Вот так, прекрасные мои! Остается только удивляться изощрениям Гороскопов, Рока и Судьбы. А что поделаешь? Живем и терпим – счастья ищем.

В салоне слышен голос стюардессы:

– Из Ирландии мы держим курс к Нью-Йорку, но в США не залетаем – вдоль побережья Северной Америки, если смотреть по карте, спускаемся к Большим Антильским островам.

– Зачем же такой крюк – не проще напрямик?

Кто-то спросил, а стюардесса склонила милое личико ко мне, обдав духами – и даже мысль мелькнула: не хозяйка ли крылатой машины пугает спящих пассажиров?

Но она спросила:

– Любитель острых ощущений?

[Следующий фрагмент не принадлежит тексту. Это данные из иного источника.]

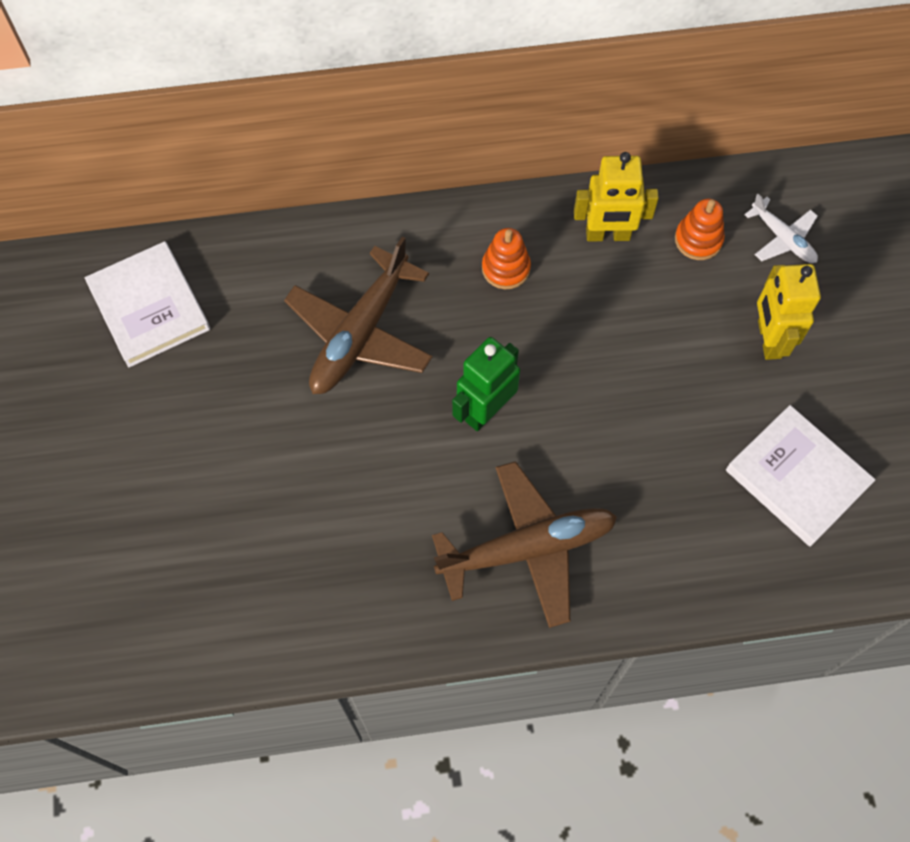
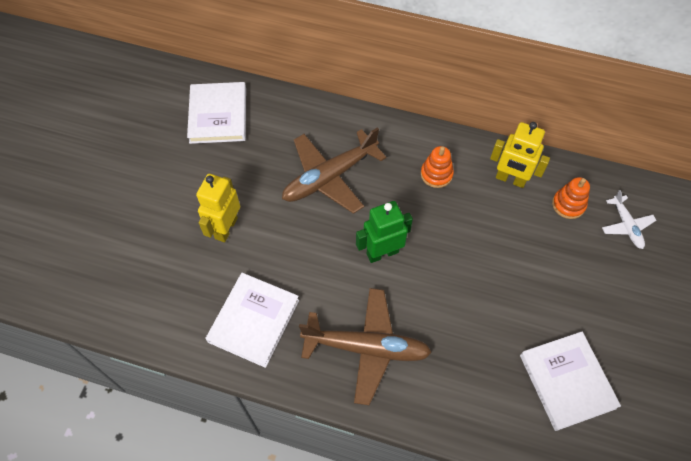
camera: 25 degrees right, 5 degrees down
(358, 580) = (253, 321): none -> white book
(768, 339) = (587, 284): yellow robot -> yellow robot (226, 228)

Про Бермудский треугольник слышали?

Конечно, слышал! И стал думать о Бермудах – загадочном месте пропадания судов – не давая воли панике. Но первым на ум пришел Нью-Йорк – этот огромный сволочной город, где спят и видят скорую погибель СССР. Вот муды так муды!

И вот тогда мне в голову пришла сакраментальная мысль – проклятых капиталистов надо бить их оружием. То есть – внедриться в общество, достичь деловых вершин, финансового могущества и ниспровергнуть общественные отношения. То есть – долой лживую буржуазную демократию! вся власть Советам народных депутатов! Ну и, заводы, фабрики, газеты… в руки трудящихся. А? Какова мысль? Классика!

Короче, готов мигрировать в мир свободного предпринимательства – есть смелость и талант! – чтобы, добившись в нем успеха, его же ниспровергнуть. Посылай, страна родная!

А потом страх закрался в душу: ведь мы на родине своей без жестокой конкуренции в овец превращаемся – пушистых, безобидных – которых голыми руками взять, как два пальца об асфальт. Что делать?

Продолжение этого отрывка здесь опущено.